La direction de l'association qui rassemble les membres des instituts religieux d'Afrique et de Madagascar qui vivent et travaillent à Rome a invité le père Béré à leur donner une conférence sur le thème "Les principaux défis auxquels l'Afrique est confrontée depuis les trois dernières décennies jusqu'aux trois prochaines".

"Il est de notre devoir de veiller à ce que, sur le plan économique, les gens n'aient pas faim et soif, et qu'ils n'errent pas parce qu'ils sont des étrangers, sans aucun morceau de terre où habiter, où gagner sa vie, sans aucun endroit qu'ils puissent appeler maison", ont déclaré les représentants du père Béré AMSG lors de son discours du 7 mars. 

Au niveau politique, explique le prêtre jésuite, "la politique à laquelle Jésus veut que nous prêtions attention, je le soumets, favorise la liberté et la dignité."

Il dit : "Le Seigneur ne nous dit pas comment le faire. Il a confiance que nous sommes dotés de sagesse et d'intelligence, et que nous pouvons faire sortir ses sœurs et ses frères du pays de la servitude."

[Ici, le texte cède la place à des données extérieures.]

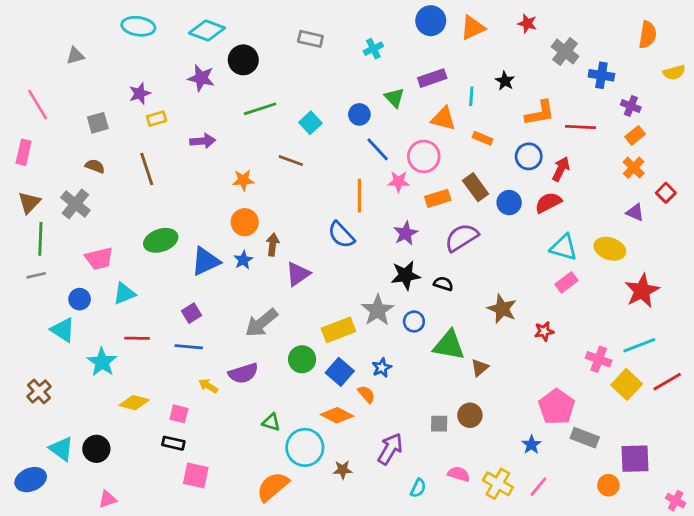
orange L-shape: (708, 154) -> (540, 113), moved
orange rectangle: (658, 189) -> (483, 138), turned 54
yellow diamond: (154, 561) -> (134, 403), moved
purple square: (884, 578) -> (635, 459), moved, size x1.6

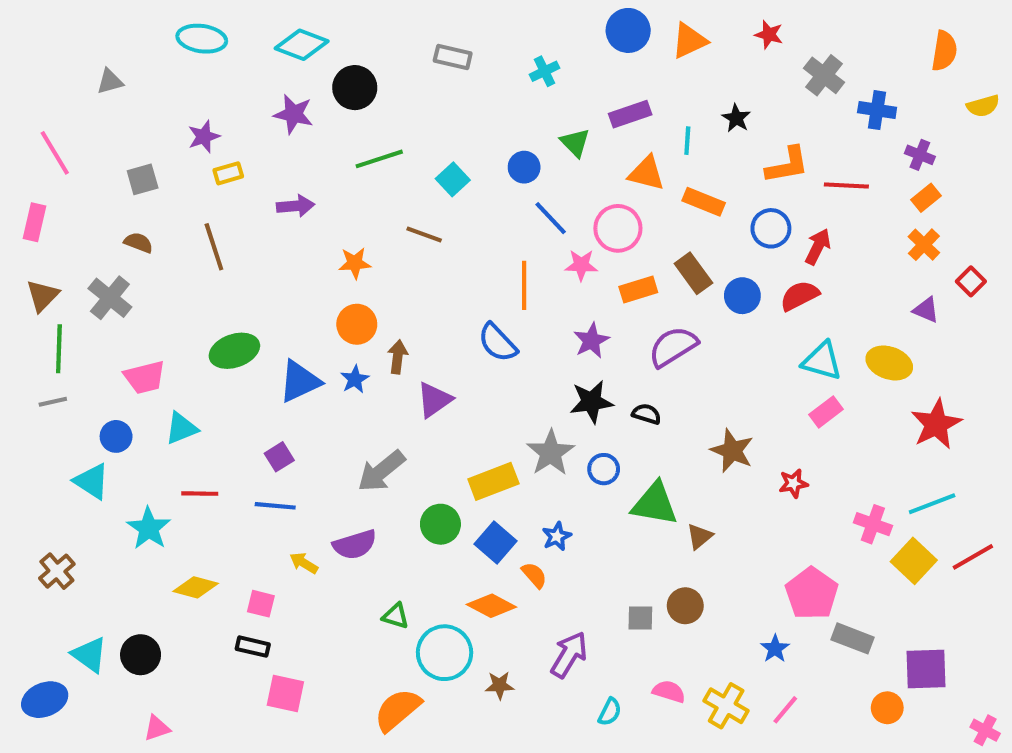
orange rectangle: (483, 138) -> (704, 202), size x1.4

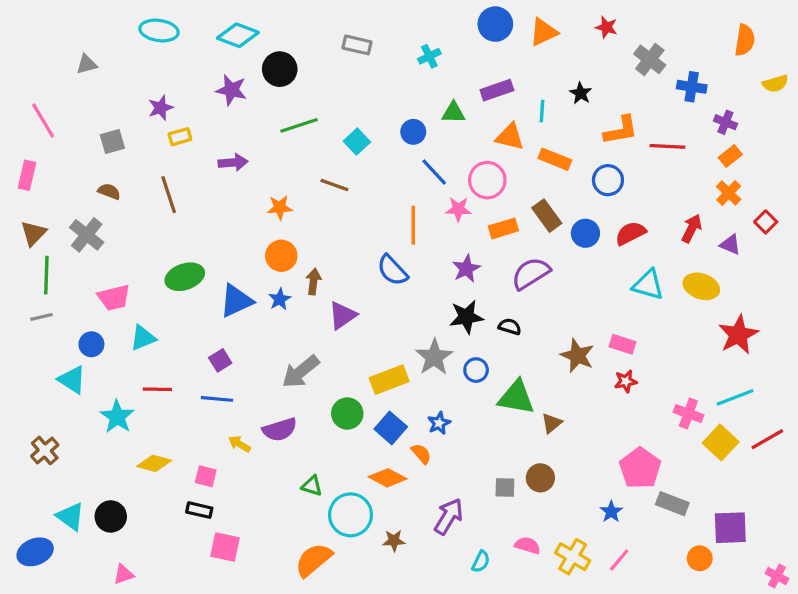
green triangle: (575, 143) -> (453, 113), turned -45
red arrow: (818, 247) -> (692, 228), moved
pink rectangle: (826, 412) -> (622, 344), moved, turned 55

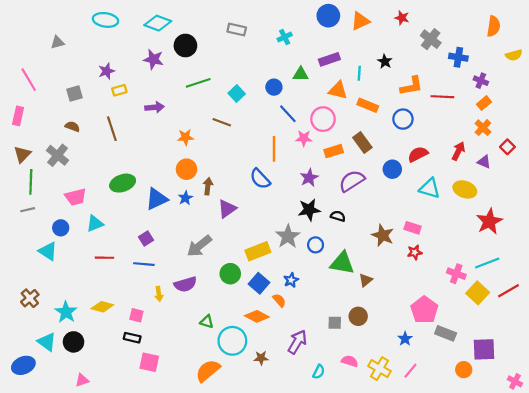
blue circle: (585, 233) -> (392, 169), moved
cyan star: (117, 417) -> (66, 312), moved
yellow arrow: (239, 444) -> (159, 294), turned -128

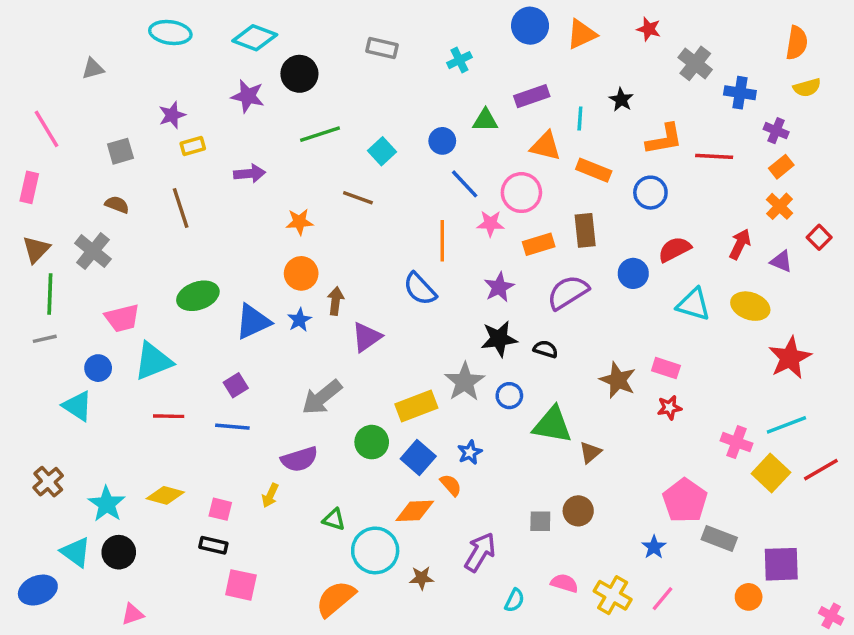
yellow semicircle: (514, 55) -> (807, 88), moved
brown rectangle: (362, 143) -> (585, 230), turned 30
cyan triangle: (95, 224) -> (153, 361), size x1.4
yellow arrow: (159, 294) -> (270, 495), moved, turned 32
orange diamond: (257, 316) -> (415, 511), turned -30

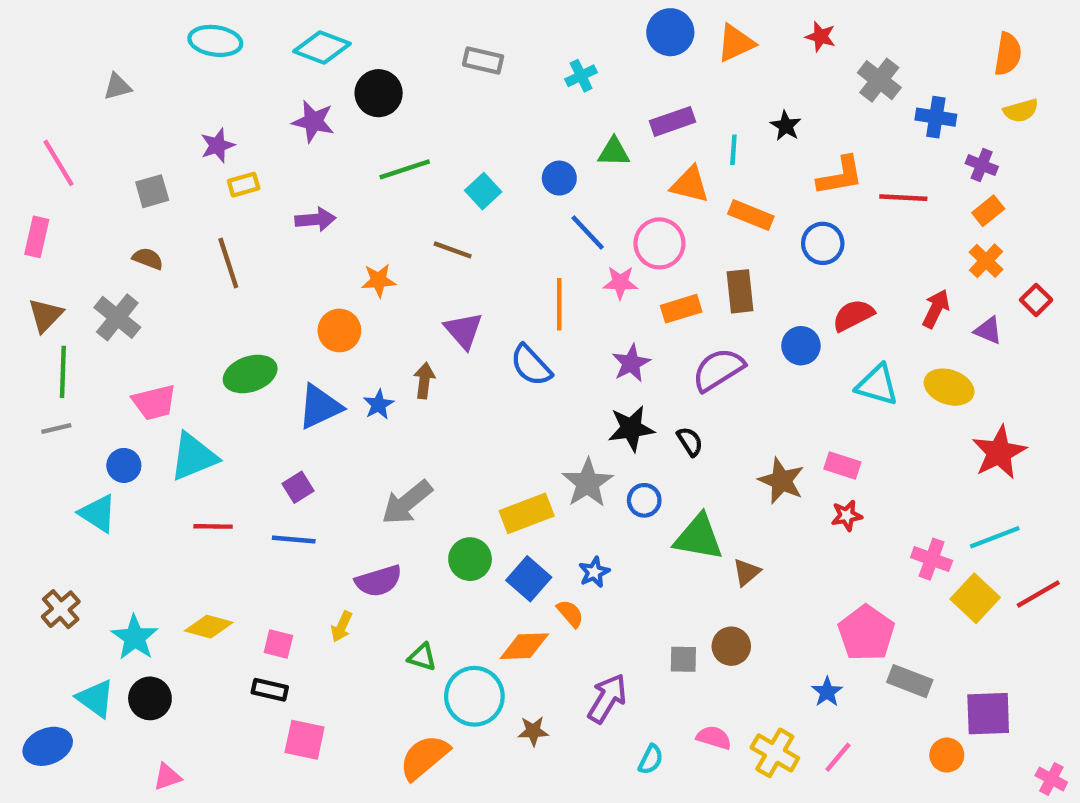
orange circle: (301, 273) -> (339, 330), moved
purple triangle: (367, 337) -> (463, 330), moved, turned -36
black semicircle: (545, 349) -> (690, 442), turned 40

Il appelle les membres des différents ordres religieux d'Afrique et de l'île de l'océan Indien de Madagascar à examiner leur contribution au bien-être de la société.

Il pose la question suivante : "Lorsque nous regardons l'Afrique d'aujourd'hui et ce que nos instituts respectifs ont fait depuis leur arrivée sur le continent, nous nous demandons quel héritage nous avons laissé qui a transformé et amélioré la vie des gens ? Quelles actions ont élevé les petits que Jésus appelle ses sœurs et ses frères ?"

Selon le membre de la Commission internationale anglicane-catholique romaine (ARCIC), les Instituts religieux ont facilité l'accomplissement de beaucoup de choses en Afrique et à Madagascar.  Le plus grand défi, dit-il, est que les Africains eux-mêmes apprécient leurs succès.

"L'un des principaux défis que je vois peut être la création d'un nouveau récit, ou mieux d'un nouveau chant", déclare le père Béré qui a participé, en tant qu'expert, à plusieurs synodes d'évêques.

Il ajoute : "Nous devons 'chanter une nouvelle chanson'. Nous devons raconter les histoires des bénédictions que les charismes de nos instituts respectifs ont apportées au continent."